Search the data below for lines that include the word "distribution" and state how many there are, nothing else.

:: Given records

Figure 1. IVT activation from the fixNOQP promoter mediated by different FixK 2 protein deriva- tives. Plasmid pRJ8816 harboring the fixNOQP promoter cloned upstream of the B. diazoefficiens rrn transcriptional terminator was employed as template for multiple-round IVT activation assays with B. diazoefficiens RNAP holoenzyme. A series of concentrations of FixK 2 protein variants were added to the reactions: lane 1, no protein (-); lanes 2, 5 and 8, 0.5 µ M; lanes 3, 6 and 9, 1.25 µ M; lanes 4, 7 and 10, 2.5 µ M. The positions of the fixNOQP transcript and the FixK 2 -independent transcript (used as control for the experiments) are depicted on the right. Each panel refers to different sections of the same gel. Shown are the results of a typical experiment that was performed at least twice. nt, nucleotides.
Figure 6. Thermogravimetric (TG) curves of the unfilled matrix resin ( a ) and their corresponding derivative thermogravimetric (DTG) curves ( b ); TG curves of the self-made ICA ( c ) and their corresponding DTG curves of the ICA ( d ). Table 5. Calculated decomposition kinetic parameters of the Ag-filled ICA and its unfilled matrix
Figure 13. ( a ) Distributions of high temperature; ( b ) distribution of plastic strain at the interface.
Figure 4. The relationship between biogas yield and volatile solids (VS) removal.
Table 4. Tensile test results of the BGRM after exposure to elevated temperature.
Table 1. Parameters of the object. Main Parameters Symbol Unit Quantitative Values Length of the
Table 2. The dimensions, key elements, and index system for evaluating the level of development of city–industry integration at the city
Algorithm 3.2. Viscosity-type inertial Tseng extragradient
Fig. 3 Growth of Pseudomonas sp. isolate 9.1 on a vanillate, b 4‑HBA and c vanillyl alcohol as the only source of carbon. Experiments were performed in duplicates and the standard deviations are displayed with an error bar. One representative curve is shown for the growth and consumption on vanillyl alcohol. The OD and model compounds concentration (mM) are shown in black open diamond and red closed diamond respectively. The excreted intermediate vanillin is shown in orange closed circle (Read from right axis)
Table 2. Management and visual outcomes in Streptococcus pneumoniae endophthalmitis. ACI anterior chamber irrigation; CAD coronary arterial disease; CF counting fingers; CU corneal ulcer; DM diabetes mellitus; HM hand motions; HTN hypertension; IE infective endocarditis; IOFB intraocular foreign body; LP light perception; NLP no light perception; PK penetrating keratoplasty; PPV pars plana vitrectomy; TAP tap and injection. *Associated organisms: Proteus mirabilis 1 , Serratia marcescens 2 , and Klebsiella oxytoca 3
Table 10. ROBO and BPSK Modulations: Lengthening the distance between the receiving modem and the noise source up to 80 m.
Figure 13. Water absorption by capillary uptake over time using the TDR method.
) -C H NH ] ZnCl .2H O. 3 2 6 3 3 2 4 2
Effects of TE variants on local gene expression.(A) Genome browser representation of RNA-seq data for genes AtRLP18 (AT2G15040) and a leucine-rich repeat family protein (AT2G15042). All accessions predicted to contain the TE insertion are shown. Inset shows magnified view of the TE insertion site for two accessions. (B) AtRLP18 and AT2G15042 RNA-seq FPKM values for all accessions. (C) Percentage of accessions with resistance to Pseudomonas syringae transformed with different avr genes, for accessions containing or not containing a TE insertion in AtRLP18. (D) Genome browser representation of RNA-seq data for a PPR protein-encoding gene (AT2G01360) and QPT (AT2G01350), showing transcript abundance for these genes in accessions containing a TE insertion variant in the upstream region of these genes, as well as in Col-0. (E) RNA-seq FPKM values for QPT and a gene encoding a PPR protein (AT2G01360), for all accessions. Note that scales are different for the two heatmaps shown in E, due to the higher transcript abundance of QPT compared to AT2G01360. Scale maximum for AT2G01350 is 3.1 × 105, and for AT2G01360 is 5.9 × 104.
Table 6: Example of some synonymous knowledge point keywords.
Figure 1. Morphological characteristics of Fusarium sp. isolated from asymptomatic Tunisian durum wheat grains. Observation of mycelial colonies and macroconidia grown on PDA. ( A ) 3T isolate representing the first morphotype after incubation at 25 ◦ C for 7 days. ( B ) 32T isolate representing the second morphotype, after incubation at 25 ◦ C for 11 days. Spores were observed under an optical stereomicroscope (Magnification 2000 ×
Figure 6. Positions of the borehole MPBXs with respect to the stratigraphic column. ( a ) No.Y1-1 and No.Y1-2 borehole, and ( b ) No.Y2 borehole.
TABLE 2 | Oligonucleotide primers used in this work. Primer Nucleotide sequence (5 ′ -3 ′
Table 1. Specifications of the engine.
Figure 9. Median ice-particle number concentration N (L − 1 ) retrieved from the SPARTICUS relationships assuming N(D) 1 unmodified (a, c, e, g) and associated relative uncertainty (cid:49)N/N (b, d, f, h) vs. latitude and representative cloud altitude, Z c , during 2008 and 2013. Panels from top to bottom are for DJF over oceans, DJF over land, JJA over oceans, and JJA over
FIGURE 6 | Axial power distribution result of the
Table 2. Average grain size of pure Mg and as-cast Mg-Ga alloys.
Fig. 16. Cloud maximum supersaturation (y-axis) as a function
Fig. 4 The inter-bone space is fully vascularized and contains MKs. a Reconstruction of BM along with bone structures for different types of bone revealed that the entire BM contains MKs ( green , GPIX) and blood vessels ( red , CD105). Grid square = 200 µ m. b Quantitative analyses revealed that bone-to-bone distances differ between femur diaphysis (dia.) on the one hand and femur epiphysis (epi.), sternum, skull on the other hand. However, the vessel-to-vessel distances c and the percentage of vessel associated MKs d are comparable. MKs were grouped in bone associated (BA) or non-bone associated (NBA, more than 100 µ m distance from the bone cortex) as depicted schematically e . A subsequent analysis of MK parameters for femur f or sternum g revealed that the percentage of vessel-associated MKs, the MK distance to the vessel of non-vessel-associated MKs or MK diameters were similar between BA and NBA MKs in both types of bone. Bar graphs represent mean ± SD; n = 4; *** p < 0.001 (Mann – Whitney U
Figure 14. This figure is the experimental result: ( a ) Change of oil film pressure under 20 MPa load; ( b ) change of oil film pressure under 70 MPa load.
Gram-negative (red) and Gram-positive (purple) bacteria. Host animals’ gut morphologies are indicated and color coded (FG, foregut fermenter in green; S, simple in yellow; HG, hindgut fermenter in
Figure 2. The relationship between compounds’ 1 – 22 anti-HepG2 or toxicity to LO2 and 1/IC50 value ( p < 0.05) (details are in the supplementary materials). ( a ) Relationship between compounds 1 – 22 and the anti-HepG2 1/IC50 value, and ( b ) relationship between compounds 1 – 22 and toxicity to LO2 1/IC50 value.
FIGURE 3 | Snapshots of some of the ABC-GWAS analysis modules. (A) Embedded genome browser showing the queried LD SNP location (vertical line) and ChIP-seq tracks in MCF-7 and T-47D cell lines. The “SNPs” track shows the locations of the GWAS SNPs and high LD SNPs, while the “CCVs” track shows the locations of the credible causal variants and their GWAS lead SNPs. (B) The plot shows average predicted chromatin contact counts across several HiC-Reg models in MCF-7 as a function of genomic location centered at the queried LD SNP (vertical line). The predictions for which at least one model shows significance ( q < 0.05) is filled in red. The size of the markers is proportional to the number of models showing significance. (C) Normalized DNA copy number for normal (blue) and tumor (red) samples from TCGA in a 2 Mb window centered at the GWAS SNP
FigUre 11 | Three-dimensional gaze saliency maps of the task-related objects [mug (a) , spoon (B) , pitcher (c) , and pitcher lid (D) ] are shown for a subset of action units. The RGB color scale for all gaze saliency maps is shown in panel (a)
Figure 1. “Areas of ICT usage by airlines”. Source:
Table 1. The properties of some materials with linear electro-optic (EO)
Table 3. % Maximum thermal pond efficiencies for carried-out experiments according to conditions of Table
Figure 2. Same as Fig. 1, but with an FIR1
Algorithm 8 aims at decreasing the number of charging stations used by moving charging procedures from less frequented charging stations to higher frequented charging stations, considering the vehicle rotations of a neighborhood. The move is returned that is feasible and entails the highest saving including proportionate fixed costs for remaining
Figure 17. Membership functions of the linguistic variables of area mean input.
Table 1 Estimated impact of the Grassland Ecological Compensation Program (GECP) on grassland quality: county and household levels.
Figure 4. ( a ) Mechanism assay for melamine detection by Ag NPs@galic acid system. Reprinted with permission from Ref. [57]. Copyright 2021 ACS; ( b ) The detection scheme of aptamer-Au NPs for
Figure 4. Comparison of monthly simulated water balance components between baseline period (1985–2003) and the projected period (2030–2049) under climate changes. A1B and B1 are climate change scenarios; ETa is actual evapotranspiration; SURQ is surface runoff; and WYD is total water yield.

::::

Answer box: 2